The public procurement process for a website aimed at young people has been canceled, Minister of Education and Research Kristina Kallas (Eesti 200) says.
The project, overseen by state agency Education and Youth Board (HARNO) came under fire after critics said it was not an efficient use of a €275,000 grant, the bulk of which came from the Norway and EEA grants program.
This does not mean the website project is completely dead and buried, however.
HARNO says it will now review the plan for creating the youth participation portal, involving experts and specifying finance options, while the site development remains on hold for the meantime.

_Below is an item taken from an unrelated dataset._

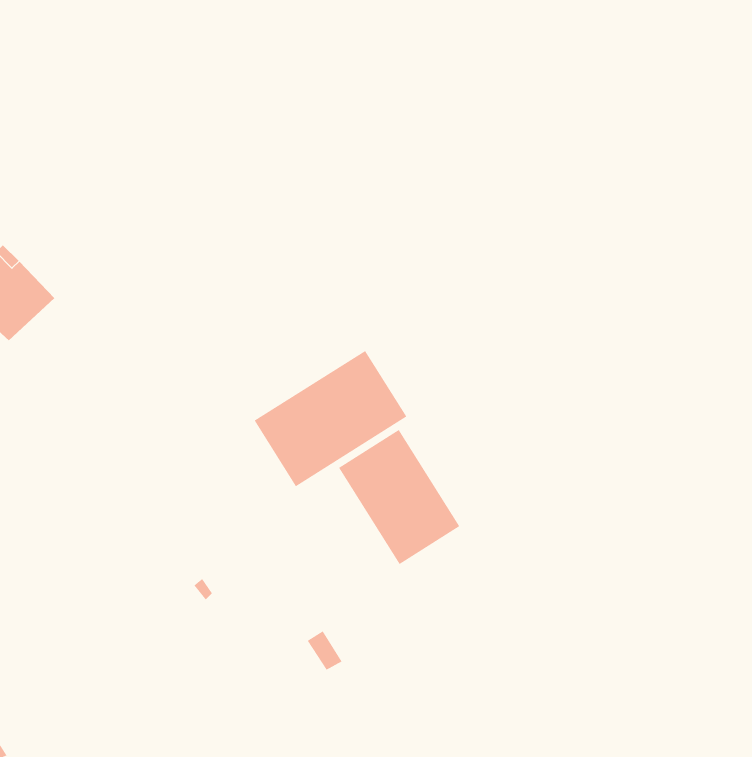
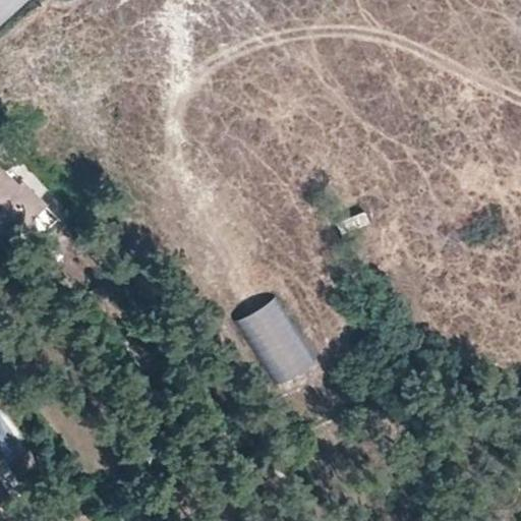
building: [254,350,407,487] -> none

Minister Kallas said all expenditures made by the state must be reviewed with a critical eye, and very concrete goal-setting is needed.
Kallas said: "Undoubtedly, young people need to be included in discussions on society, but the way to do this is not via a website, but by granting rights to young people."
"I recommended HARNO halt the procurement of the announced online platform, in order to review the activities planned within the project and to consult additional experts, who could help propose the best ways to include young people," the minister went on.
The platform development forms up one part of the "Nutikad lahendused noorsootöös" ("Smart solutions in youth work") project, as noted mostly funded by grants from the EEA and the Norwegian state.
As reported by ERR News, the idea was to host proposals from young people, which would then be evaluated by young people themselves, with a view to the most popular projects being realized.
The original plan was for the site to go live in April 2024.
Kristina Kallas had said that while the HARNO project may well need re-purposing, revising the external funding issue was outside of her remit as minister.
Finance Minister Mart Võrklaev (Reform) said that the financing schemes of such projects could be one area for review in the quest for state budget savings as the 2024 budgetary process gets underway.
Beyond the financing issue, critics had noted that the site in its proposed guise did not seem to differentiate between young people aged, for instance, six, and those in their late teens or early 20s, as well as the practice of trying to solve issues via ill-conceived tech solutions.